Demand for independent meat processing increased in the pandemic’s first year, as disease and death from COVID-19 hit packing plants at the four major slaughterhouses. At least 59,000 meat packaging workers have been sickened by COVID-19 in the first 12 months of the pandemic in the United States. At least 269 workers have died from COVID-19. These numbers were reported to the U.S. Coronavirus Crisis Subcommittee on October 27, 2021.

In Montana, where 31 meat processors are state inspected and 28 federally inspected, there is growth in the industry, although this can be difficult to measure as some activities are disguised as existing processors passing from a state inspection designation to a federal inspection designation. Federal meat inspection is what is required to sell meat across state borders, which attracts processors who are expanding into multi-state markets.

The USDA has $ 32 million available for 167 existing processors to go for federal inspection so they can reach more customers.

The new rules, to which Vilsack refers, to control anti-competitive practices, include ensuring that independent processors gain a foothold in retail markets.

Accessing space in grocery store refrigerators is no easy task, said Walter Schweitzer, president of the Montana Farmer’s Union. Just as big brands buy from shelves in the grain aisle, refrigerated spaces are real property that big meat suppliers can secure and crowd out from their competition.

“A big part of the piece of this puzzle is that if we’re going to have a more competitive market, we’re not only going to have to force these packaging companies to play fairly, but we’re going to have to force retailers to play fairly, too,” said Schweitzer.

The MFU rushed to reform country-of-origin labeling for meat.

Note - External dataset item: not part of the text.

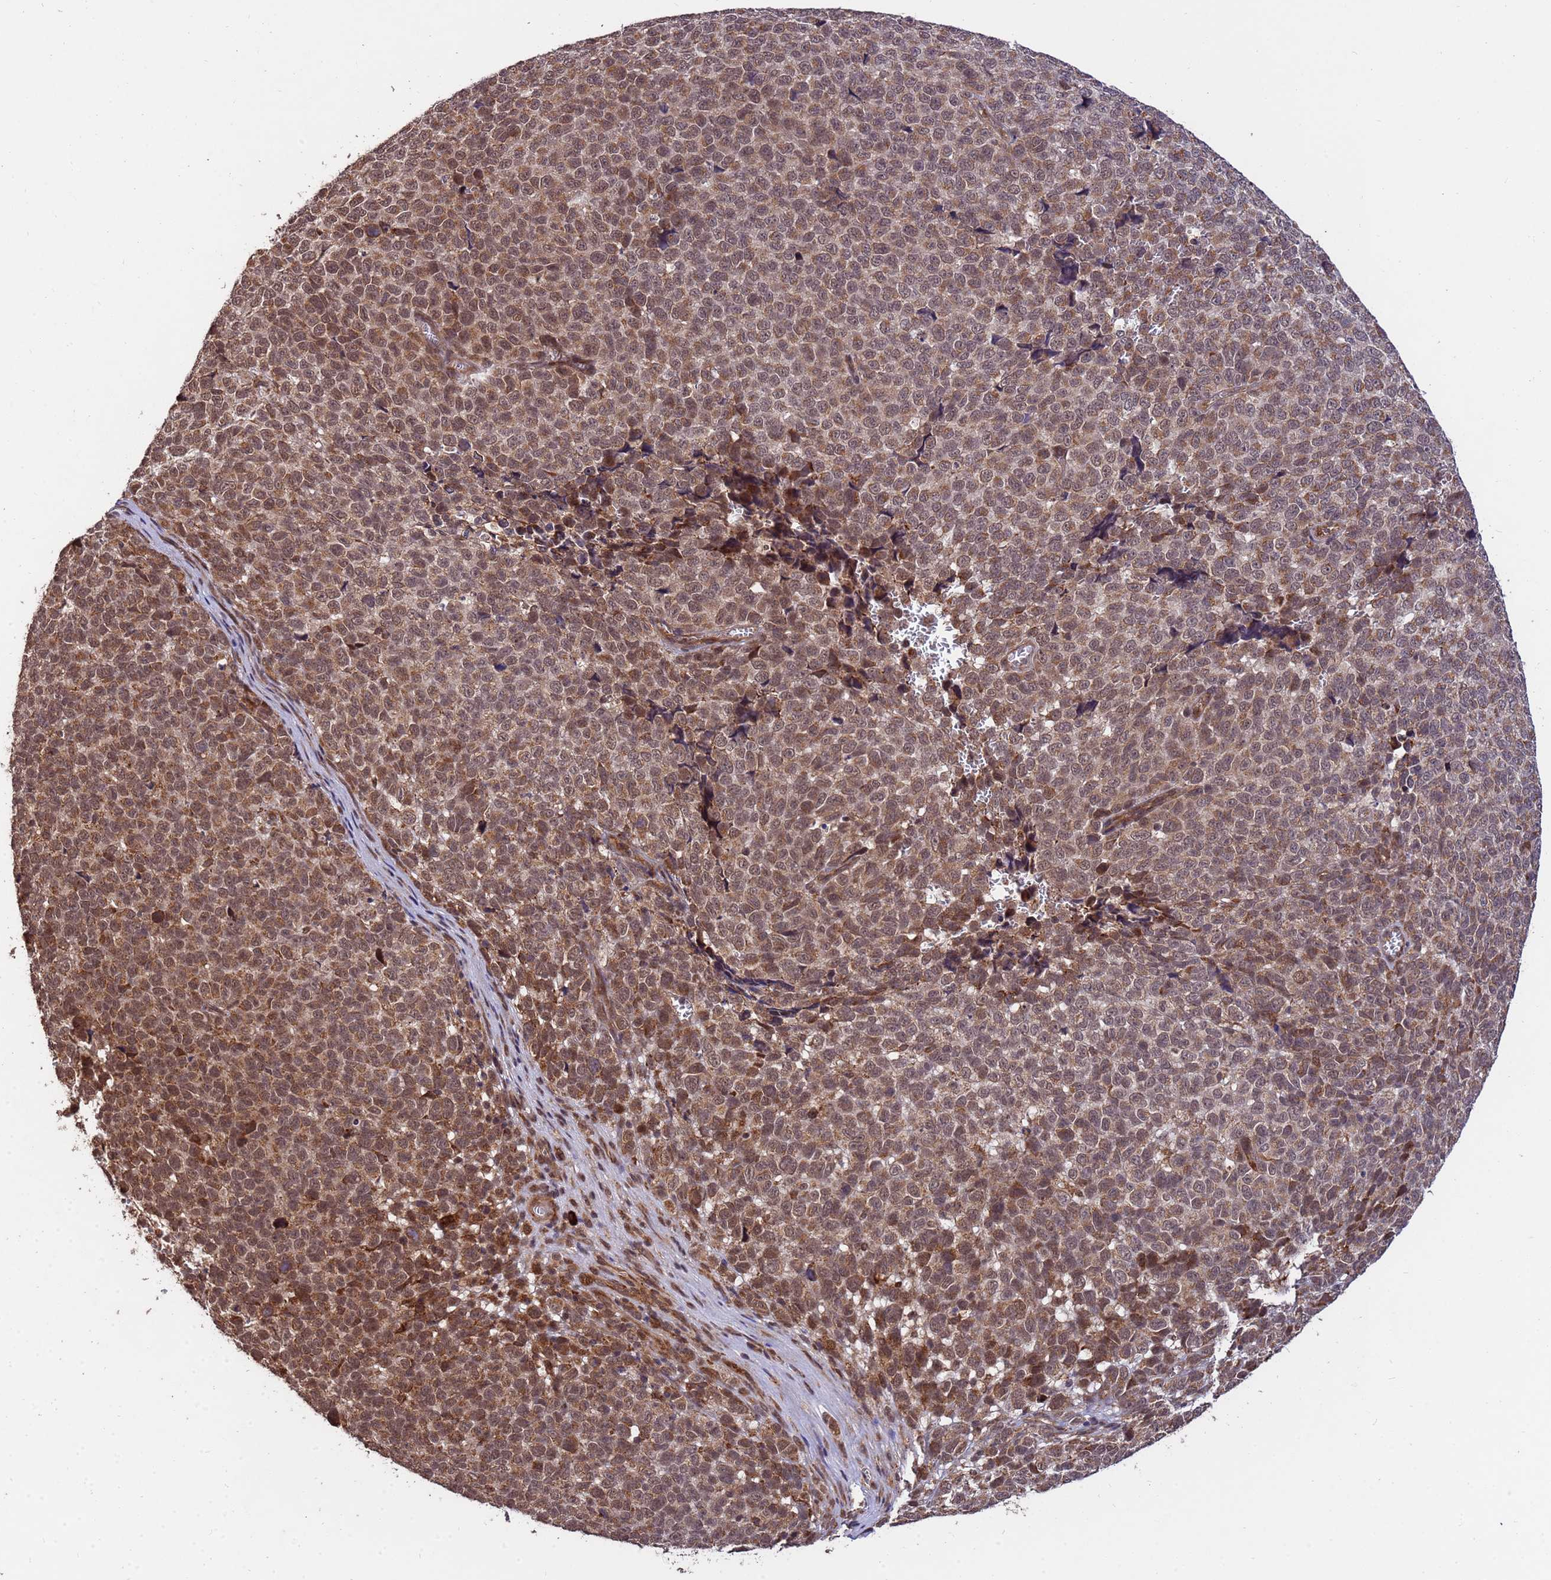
{"staining": {"intensity": "moderate", "quantity": ">75%", "location": "cytoplasmic/membranous,nuclear"}, "tissue": "melanoma", "cell_type": "Tumor cells", "image_type": "cancer", "snomed": [{"axis": "morphology", "description": "Malignant melanoma, NOS"}, {"axis": "topography", "description": "Nose, NOS"}], "caption": "A brown stain labels moderate cytoplasmic/membranous and nuclear positivity of a protein in melanoma tumor cells. The staining was performed using DAB to visualize the protein expression in brown, while the nuclei were stained in blue with hematoxylin (Magnification: 20x).", "gene": "ZNF619", "patient": {"sex": "female", "age": 48}}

Currently, “Product of USA” labels on meat packaging in the store are not limited to beef raised in the United States. The largest meat processors process beef from Canada and Mexico at their 50 packing plants in the United States. When meat is mixed during processing, this country of origin label ends up being applied to the meat of all three countries.

The United States, under a law championed by Democratic Senator from Montana Tester, attempted to require a US-only COOL label, but Mexico and Canada opposed, arguing the label violated the label. ‘North American Free Trade Agreement. The World Trade Organization then concluded that Canada and Mexico could impose tariffs on other U.S. exports in retaliation, after which the federal government killed COOL without challenging the WTO.

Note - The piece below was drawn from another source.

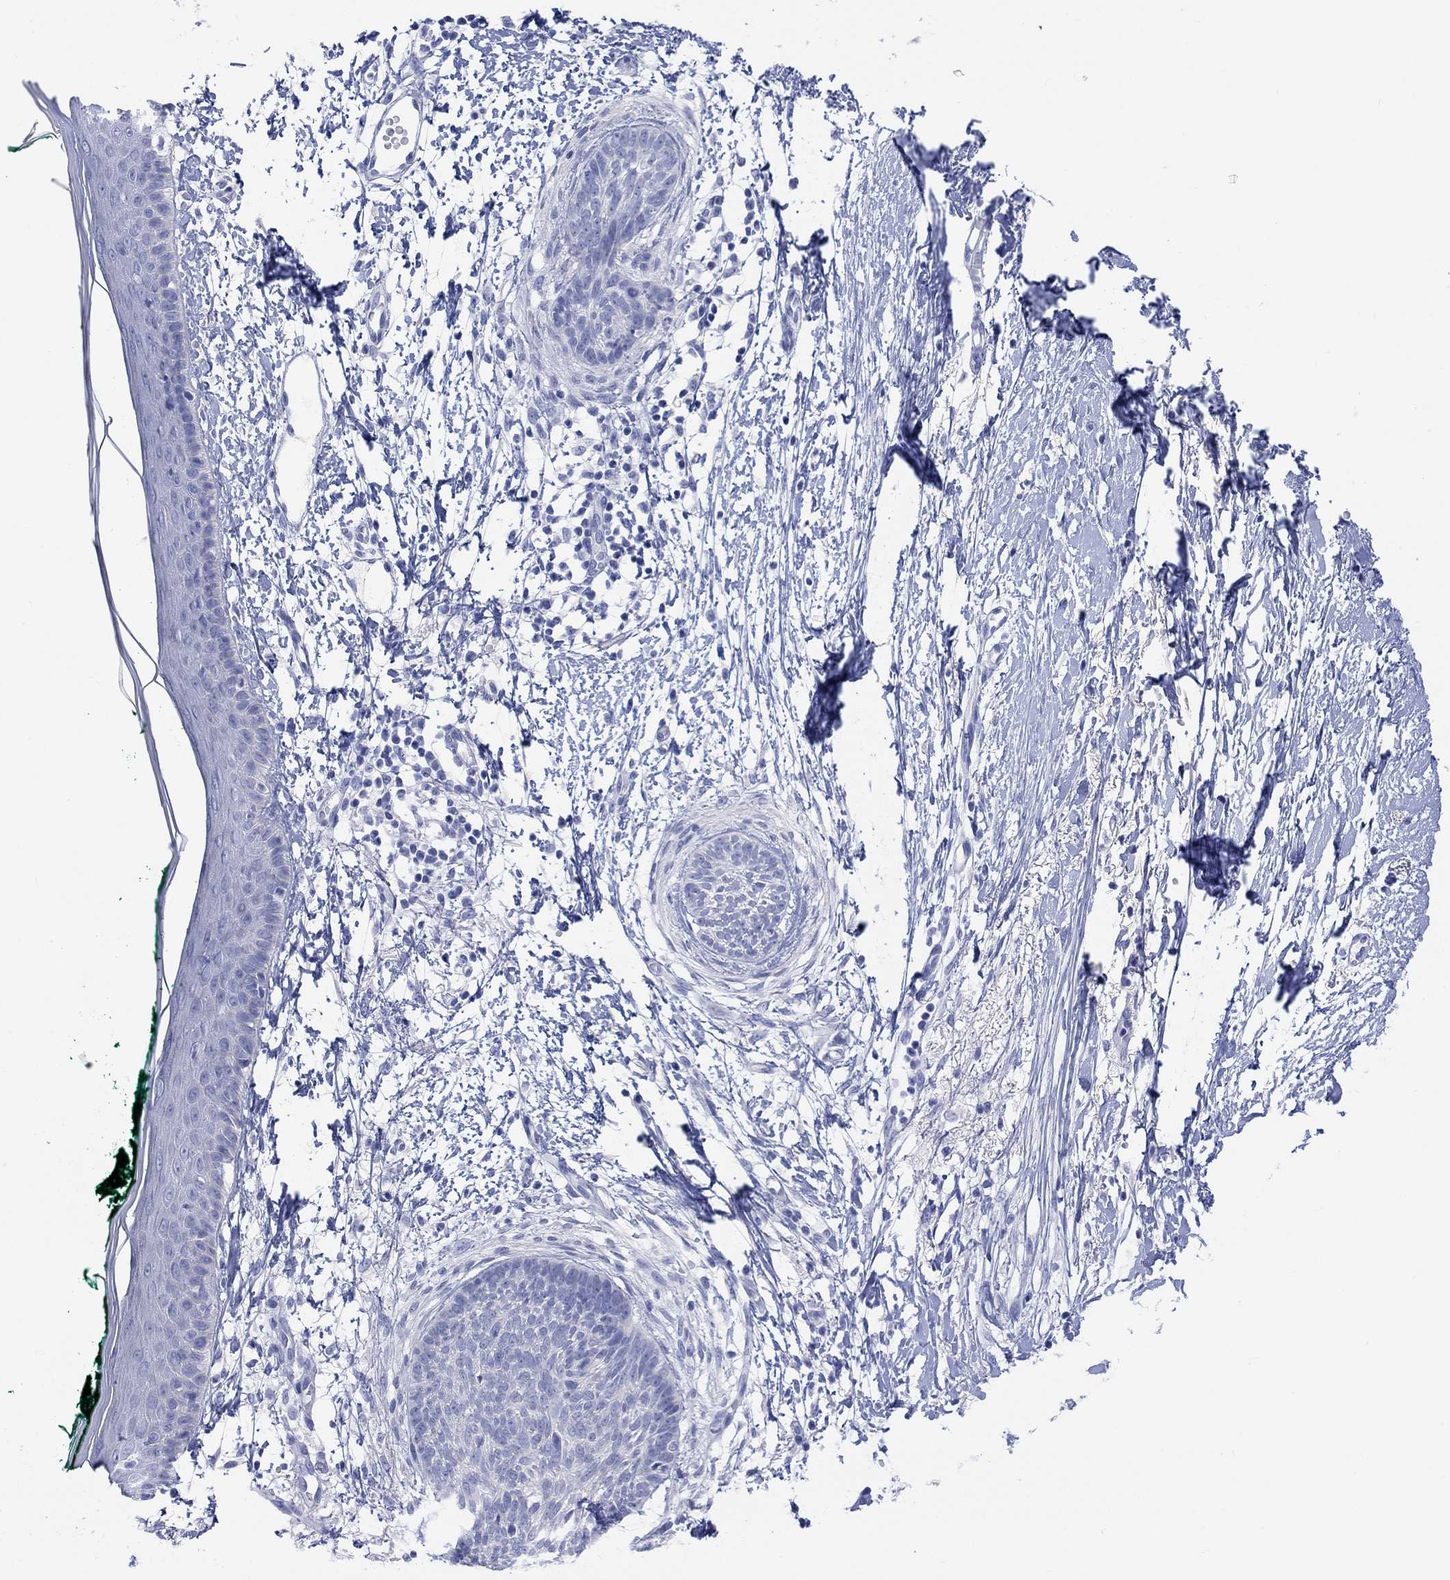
{"staining": {"intensity": "negative", "quantity": "none", "location": "none"}, "tissue": "skin cancer", "cell_type": "Tumor cells", "image_type": "cancer", "snomed": [{"axis": "morphology", "description": "Normal tissue, NOS"}, {"axis": "morphology", "description": "Basal cell carcinoma"}, {"axis": "topography", "description": "Skin"}], "caption": "DAB immunohistochemical staining of skin basal cell carcinoma reveals no significant expression in tumor cells.", "gene": "XIRP2", "patient": {"sex": "male", "age": 84}}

How the labeling ended is a sore point at Schweitzer.

“You know, this Product of USA label as it is now is fraudulent,” said Schweitzer. “The United States being one of the largest beef importers in the world, and you have processing capacity owned by the Brazilian cartel (JBS). They mix it up. You know they are and they proudly do it. And then they put the label on it.

The MFU wants country of origin labeling to be mandatory and applied only to American beef. They support a tester bill to do it.

Vilsack said the labeling being rolled out under the Biden administration is voluntary, although the U.S.-only labeling requirements are there. The Agriculture Secretary expects that once independent processors become more involved and the US label is affixed to their product, the biggest packers of meat will feel market pressure to do the same.

Could they skip the labeling? “Well, sure, in which case when you go to the grocery store you can know that the product you are buying at one point had no connection with the United States, compared to this local producer who received a grant. or a loan from the USDA to produce its own processing facility that puts a label on it and says “not only is it a product of the United States, but it’s a product of Joe Smith’s farm on the road” , said Vilsack. “I guarantee you. I believe people will buy a package for Joe with the Joe Smith label on it. And that will increase the market share, if you will, to labeled products, as opposed to unlabelled products.”